We all know my top favorites, such as Steve McCurry, Nick Ut, etc. However, some that I have yet to mention that have always interested me, and I have followed their work a great deal is those of Chris Hondros, Tim Hetherington and Christopher Michael Brown.
Spring of 2011 these three men along with many other photojournalist and journalist alike convoyed their way through Libya. Tim, Chris and Christopher were a tight nit group, they constantly traveled together, collaborated together, and documented together, Tim often was the leader of this close group.
Two years ago tomorrow, they were out convoying and stopped at Misurata to photograph the scene there. During which they got spilt up due to several explosions and enemy gunfire. Two of the three men in this powerhouse group lost their lives that day on April 20, 2011; Chris Hondros and Tim Hetherington.
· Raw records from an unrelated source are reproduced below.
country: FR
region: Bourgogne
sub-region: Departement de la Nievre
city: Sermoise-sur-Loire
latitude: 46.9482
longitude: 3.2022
I remember sitting in front of the TV late one night nursing my young son, he was 7 months old and knocked out in a milk coma. I couldn’t help but to weep. These men risked everything they had including their lives to bring the truth photographically to the public. We all know that photojournalism is sometimes a dangerous gig, but no one wakes up one morning and says, “Oh, well I shouldn’t go and photograph today, I shouldn’t do my job and photographically report these stories, because it wont matter, I’m going to die today.” No one does that. These men were fearful, they were cautious, they went with people that knew the areas, that had Intel, they went in a large enough group to be considered safe. Libya for the most part always left journalist alone to do their jobs. For whatever reason, someone felt that they were getting to close to whatever the truth was. This was the first time in Libya’s history that foreign journalist had been attacked and killed.
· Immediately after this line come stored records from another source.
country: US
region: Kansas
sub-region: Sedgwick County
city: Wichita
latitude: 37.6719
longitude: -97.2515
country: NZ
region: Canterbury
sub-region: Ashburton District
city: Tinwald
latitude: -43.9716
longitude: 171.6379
The costs are great and sometimes you pay the ultimate price in this gig, but I have to say I am very thankful and grateful for the men and women, like myself, who would risk it all just to get the truth told. Chris Hondros and Tim Hetherington, your legacies live on through your life’s work! You two are amazing, and your work touched my heart! I can’t say how many times I searched your pages for your uploads, or how many times I looked to see if it was one of your images on TIME, LIFE, the local Newspaper or the New York Times! You are among the very few that swallow your fear and get the job done phenomenally! So thank you for risking it all, and paying the worst price imaginable! You are truly Hero’s of our profession!
Join me in a moment of silence tomorrow at noon in memory of these two men that lost their lives, Chris Hondros, and Tim Herthington. Thank you so much.